(Beginning of DATA TO USE)

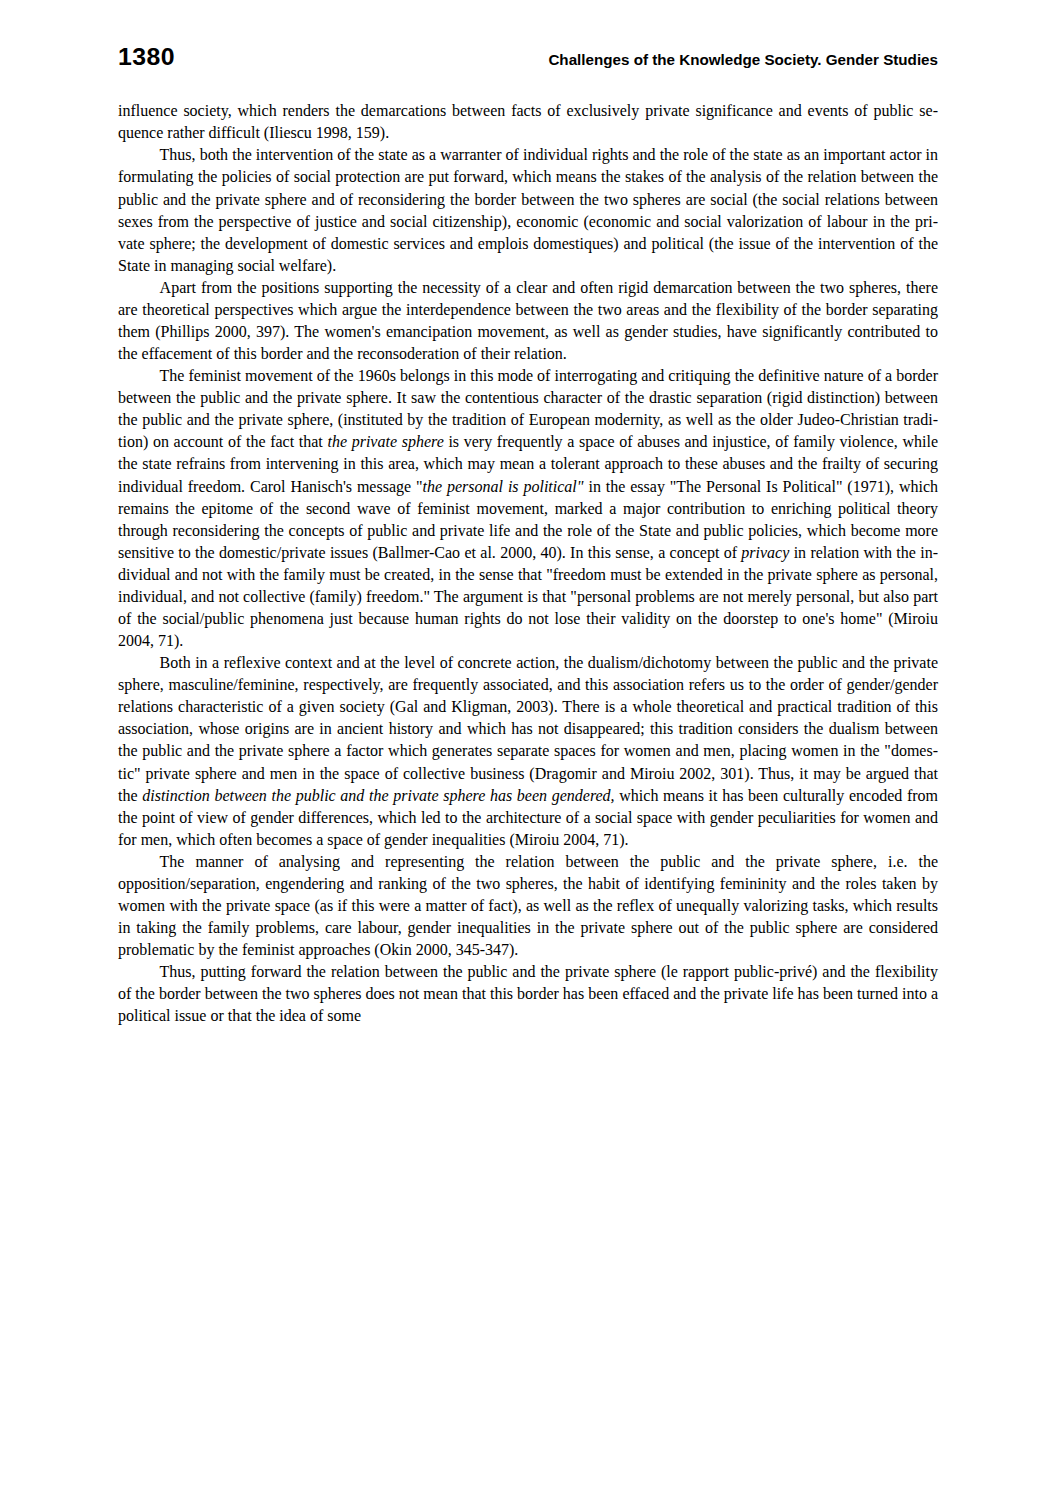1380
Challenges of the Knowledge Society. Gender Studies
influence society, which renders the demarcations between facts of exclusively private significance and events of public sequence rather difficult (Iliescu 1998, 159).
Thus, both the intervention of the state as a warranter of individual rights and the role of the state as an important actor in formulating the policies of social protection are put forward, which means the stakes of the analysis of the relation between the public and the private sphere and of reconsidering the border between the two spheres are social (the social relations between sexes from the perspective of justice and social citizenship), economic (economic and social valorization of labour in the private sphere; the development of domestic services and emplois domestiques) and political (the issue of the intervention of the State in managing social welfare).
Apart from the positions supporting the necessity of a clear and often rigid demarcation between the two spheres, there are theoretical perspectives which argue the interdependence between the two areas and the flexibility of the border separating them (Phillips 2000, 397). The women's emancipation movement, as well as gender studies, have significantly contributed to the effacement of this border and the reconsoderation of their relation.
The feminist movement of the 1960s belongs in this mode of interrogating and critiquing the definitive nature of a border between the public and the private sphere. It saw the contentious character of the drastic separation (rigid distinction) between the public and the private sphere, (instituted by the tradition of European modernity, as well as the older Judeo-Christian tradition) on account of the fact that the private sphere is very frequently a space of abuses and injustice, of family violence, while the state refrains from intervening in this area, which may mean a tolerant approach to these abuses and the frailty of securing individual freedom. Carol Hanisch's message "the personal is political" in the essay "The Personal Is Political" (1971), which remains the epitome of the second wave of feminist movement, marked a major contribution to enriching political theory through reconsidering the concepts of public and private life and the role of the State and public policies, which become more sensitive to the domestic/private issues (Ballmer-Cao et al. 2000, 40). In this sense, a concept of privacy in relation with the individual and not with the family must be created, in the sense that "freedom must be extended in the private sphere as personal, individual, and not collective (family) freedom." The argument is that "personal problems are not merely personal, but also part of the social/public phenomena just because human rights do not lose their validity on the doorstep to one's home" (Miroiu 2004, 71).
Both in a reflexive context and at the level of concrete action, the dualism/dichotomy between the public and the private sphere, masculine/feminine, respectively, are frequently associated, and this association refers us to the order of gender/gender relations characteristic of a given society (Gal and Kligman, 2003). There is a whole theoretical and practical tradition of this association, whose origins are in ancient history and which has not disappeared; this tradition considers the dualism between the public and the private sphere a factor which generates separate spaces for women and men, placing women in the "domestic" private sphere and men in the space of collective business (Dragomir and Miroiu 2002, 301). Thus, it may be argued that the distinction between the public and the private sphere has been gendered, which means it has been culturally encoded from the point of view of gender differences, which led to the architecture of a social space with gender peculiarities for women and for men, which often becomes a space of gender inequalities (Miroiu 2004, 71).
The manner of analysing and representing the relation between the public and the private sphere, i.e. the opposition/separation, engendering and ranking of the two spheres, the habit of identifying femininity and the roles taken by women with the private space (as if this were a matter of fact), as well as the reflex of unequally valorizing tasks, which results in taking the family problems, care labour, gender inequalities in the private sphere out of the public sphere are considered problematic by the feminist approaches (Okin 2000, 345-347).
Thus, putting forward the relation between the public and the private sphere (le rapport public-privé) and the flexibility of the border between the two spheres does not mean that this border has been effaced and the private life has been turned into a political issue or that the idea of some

(End of DATA TO USE)

● **EXERCISE AIM**: Copy each line of the records above without change, but do not include any picture.

● **SOLUTION TO THIS TASK**:
1380
Challenges of the Knowledge Society. Gender Studies
influence society, which renders the demarcations between facts of exclusively private significance and events of public sequence rather difficult (Iliescu 1998, 159).
Thus, both the intervention of the state as a warranter of individual rights and the role of the state as an important actor in formulating the policies of social protection are put forward, which means the stakes of the analysis of the relation between the public and the private sphere and of reconsidering the border between the two spheres are social (the social relations between sexes from the perspective of justice and social citizenship), economic (economic and social valorization of labour in the private sphere; the development of domestic services and emplois domestiques) and political (the issue of the intervention of the State in managing social welfare).
Apart from the positions supporting the necessity of a clear and often rigid demarcation between the two spheres, there are theoretical perspectives which argue the interdependence between the two areas and the flexibility of the border separating them (Phillips 2000, 397). The women's emancipation movement, as well as gender studies, have significantly contributed to the effacement of this border and the reconsoderation of their relation.
The feminist movement of the 1960s belongs in this mode of interrogating and critiquing the definitive nature of a border between the public and the private sphere. It saw the contentious character of the drastic separation (rigid distinction) between the public and the private sphere, (instituted by the tradition of European modernity, as well as the older Judeo-Christian tradition) on account of the fact that the private sphere is very frequently a space of abuses and injustice, of family violence, while the state refrains from intervening in this area, which may mean a tolerant approach to these abuses and the frailty of securing individual freedom. Carol Hanisch's message "the personal is political" in the essay "The Personal Is Political" (1971), which remains the epitome of the second wave of feminist movement, marked a major contribution to enriching political theory through reconsidering the concepts of public and private life and the role of the State and public policies, which become more sensitive to the domestic/private issues (Ballmer-Cao et al. 2000, 40). In this sense, a concept of privacy in relation with the individual and not with the family must be created, in the sense that "freedom must be extended in the private sphere as personal, individual, and not collective (family) freedom." The argument is that "personal problems are not merely personal, but also part of the social/public phenomena just because human rights do not lose their validity on the doorstep to one's home" (Miroiu 2004, 71).
Both in a reflexive context and at the level of concrete action, the dualism/dichotomy between the public and the private sphere, masculine/feminine, respectively, are frequently associated, and this association refers us to the order of gender/gender relations characteristic of a given society (Gal and Kligman, 2003). There is a whole theoretical and practical tradition of this association, whose origins are in ancient history and which has not disappeared; this tradition considers the dualism between the public and the private sphere a factor which generates separate spaces for women and men, placing women in the "domestic" private sphere and men in the space of collective business (Dragomir and Miroiu 2002, 301). Thus, it may be argued that the distinction between the public and the private sphere has been gendered, which means it has been culturally encoded from the point of view of gender differences, which led to the architecture of a social space with gender peculiarities for women and for men, which often becomes a space of gender inequalities (Miroiu 2004, 71).
The manner of analysing and representing the relation between the public and the private sphere, i.e. the opposition/separation, engendering and ranking of the two spheres, the habit of identifying femininity and the roles taken by women with the private space (as if this were a matter of fact), as well as the reflex of unequally valorizing tasks, which results in taking the family problems, care labour, gender inequalities in the private sphere out of the public sphere are considered problematic by the feminist approaches (Okin 2000, 345-347).
Thus, putting forward the relation between the public and the private sphere (le rapport public-privé) and the flexibility of the border between the two spheres does not mean that this border has been effaced and the private life has been turned into a political issue or that the idea of some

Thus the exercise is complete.